May I make an observation based on my ROV chassis that uses two 4 inch WTCs. One WTC for the navigation controller and one for the batteries.
I vacuum tested each WTC without any interconnecting power cables between them. I was able to pump down each individual WTC to 560 mm Hg (~22 inches) and had only a 10 mm vacuum loss over a 24 hour period.
I then connected the navigation controller WTC to the battery WTC though a single power cable. I then proceeded to pump down just the navigation controller and found that there was air passing from the battery WTC to the navigation controller WTC though the battery cable. Therefore I had to do multiple pump downs of the navigation controller WTC until the vacuum in the battery WTC was equivalent to that in the navigation controller. After both WTCs were equalized to a 560 mm Hg vacuum I found that it took around 24 hours to lose 10 mm of vacuum just like with the single WTC vacuum test.
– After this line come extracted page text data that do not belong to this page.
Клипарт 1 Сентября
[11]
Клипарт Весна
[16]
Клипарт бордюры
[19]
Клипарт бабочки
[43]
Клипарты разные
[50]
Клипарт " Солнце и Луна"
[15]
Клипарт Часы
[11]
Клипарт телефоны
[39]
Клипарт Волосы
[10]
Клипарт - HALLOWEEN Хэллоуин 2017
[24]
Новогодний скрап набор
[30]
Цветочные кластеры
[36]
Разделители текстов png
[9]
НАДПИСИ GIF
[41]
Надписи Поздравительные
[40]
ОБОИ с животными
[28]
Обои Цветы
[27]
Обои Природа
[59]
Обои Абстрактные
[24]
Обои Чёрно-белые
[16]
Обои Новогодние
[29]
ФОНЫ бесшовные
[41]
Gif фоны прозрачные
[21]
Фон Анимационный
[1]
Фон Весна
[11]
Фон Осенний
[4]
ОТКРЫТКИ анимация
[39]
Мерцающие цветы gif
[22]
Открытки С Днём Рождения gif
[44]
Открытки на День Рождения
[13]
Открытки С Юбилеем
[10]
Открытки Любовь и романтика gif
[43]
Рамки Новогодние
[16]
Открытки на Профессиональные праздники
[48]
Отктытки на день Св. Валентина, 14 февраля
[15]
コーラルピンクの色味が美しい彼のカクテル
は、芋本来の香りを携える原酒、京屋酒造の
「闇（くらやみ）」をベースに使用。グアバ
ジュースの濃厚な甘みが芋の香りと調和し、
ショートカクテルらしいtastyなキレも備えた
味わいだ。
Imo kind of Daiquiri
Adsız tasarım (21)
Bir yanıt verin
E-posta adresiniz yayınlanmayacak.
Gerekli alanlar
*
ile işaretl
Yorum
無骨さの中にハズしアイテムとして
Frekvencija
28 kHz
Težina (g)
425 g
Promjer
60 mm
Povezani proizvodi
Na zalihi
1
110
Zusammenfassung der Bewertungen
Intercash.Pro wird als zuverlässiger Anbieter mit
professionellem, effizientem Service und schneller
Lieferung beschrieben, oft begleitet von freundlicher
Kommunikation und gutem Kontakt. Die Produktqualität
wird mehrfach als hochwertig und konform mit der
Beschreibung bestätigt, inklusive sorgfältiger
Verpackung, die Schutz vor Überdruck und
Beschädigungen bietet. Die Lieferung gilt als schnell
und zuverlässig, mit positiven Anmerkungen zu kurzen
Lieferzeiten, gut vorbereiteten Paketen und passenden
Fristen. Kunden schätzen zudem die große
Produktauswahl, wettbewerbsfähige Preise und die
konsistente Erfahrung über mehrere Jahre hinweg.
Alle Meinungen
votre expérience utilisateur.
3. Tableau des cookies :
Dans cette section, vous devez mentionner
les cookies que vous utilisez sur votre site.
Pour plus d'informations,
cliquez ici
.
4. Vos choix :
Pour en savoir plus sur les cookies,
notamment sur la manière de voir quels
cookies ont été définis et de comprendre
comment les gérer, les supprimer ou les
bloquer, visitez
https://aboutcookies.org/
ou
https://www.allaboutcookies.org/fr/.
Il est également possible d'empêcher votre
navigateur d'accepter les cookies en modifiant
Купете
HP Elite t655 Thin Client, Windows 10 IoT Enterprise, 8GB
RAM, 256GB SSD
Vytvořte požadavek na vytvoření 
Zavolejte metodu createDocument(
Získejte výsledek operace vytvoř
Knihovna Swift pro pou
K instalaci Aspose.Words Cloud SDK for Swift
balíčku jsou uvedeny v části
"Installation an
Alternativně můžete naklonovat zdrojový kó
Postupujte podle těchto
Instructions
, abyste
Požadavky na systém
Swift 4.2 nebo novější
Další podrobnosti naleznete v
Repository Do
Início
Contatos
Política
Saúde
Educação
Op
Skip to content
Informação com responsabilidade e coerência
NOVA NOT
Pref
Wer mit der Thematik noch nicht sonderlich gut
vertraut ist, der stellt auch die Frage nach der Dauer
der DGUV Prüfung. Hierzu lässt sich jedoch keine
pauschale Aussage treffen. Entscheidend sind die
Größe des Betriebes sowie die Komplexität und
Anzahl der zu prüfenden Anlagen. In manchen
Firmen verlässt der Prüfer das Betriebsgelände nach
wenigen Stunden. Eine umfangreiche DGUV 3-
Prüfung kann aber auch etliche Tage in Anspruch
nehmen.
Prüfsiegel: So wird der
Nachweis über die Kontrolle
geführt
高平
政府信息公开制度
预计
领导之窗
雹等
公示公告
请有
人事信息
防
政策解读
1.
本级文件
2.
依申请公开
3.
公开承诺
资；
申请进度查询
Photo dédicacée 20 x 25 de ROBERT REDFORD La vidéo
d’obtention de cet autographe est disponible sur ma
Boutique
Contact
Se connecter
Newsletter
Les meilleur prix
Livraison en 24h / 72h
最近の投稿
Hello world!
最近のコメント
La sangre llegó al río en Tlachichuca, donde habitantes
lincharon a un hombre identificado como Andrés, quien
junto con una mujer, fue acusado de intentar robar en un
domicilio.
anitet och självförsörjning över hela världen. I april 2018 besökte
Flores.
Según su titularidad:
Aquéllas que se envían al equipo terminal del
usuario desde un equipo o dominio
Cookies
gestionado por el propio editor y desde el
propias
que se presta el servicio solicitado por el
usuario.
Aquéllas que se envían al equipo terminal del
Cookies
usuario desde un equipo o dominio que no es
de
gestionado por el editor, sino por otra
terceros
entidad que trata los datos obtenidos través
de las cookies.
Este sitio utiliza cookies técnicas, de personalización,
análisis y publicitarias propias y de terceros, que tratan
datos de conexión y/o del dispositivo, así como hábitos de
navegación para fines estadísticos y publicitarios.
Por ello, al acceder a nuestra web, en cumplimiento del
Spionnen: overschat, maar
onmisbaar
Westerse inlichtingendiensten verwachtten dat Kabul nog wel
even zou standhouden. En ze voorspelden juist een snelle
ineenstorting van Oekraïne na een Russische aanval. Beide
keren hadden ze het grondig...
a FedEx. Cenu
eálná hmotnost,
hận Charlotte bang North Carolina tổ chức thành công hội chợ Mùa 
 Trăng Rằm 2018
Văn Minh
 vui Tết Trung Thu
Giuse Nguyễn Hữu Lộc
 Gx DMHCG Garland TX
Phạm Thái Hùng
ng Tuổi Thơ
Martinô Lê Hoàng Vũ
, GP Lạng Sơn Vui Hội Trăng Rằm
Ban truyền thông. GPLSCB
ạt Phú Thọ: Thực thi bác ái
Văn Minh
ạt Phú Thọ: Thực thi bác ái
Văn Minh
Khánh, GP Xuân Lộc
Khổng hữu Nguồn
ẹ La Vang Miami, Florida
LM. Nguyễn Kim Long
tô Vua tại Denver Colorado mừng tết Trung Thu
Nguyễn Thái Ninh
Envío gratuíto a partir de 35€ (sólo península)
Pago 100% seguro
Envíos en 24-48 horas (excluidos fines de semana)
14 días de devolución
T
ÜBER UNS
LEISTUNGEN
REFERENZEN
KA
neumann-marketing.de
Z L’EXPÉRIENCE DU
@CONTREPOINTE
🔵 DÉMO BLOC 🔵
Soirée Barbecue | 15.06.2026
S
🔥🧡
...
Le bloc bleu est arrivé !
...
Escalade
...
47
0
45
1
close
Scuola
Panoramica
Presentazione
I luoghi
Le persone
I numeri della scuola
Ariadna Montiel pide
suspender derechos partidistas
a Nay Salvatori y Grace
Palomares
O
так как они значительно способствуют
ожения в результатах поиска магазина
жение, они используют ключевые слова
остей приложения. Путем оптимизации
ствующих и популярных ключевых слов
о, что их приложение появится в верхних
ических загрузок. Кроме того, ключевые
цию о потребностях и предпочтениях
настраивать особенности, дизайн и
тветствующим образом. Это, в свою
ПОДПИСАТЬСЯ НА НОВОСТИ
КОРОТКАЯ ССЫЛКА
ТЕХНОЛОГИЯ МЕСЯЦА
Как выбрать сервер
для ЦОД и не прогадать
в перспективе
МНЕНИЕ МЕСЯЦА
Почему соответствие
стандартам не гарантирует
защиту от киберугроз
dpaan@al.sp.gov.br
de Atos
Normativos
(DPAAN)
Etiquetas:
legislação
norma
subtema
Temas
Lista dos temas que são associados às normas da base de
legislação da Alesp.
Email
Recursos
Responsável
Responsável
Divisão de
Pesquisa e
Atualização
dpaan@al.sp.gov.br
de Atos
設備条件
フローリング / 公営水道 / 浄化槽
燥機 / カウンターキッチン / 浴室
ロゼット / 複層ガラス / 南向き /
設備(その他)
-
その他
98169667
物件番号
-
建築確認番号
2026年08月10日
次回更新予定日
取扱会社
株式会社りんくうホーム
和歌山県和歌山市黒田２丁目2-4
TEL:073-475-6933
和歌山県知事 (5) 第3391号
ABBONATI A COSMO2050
After trying to duplicate your problem, I agree with your assessment that it is probably the power cable. Would you mind trying swapping a blank from the 14-hole end cap to the battery enclosure where the power wire goes in to confirm. If this turns out to be the case, we’ll get a new power cable shipped to you first thing Monday.
Sorry about the frustrating problem. I hope we have this figured out.
Today was a trying day. I’ve been trying to isolate a leak in the electronics watertight enclosure on my BR2. Here’s what I found:
I determined that the leak is indeed in the electronics WTE. I isolated the battery enclosure and was able to pull and maintain a 15 in hg vacuum just fine.
I removed and both the umbilical penetrator and the battery cable penetrator and replaced them with blank penetrators. Still unable to pull at vacuum on the electronics WTE.
I completely disassembled the entire electronics chassis, removing it from the bulkhead so I could test each of 14 bulkhead penetrators one by one, replacing each one in turn with a blank penetrator and attempting to pull a vacuum. Still could not pull a vacuum.
As a last resort, I submerged the whole damn thing in a big tank to see if I could determine where the leak is. As it turns out, the leak is in the dome somewhere. It started leaking water from where the dome subassembly is captured on the bayonet assembly. The bayonet o-rings are fine.
I’ve already disassembled/reassembled the dome side of the electronics WTE. The o-rings and machining seem fine. At this point, I suspect a leak in the dome subassembly itself, which I cannot disassemble any further.
I highly suggest the vacuum test be moved up in the assembly instruction. It is a royal pain in the butt to connect all the wiring, groom and re-groom with zip ties to get everything just right, only to have to remove everything to trouble shoot a leak. If the test was moved up, it would still be frustrating, but way less than it was today.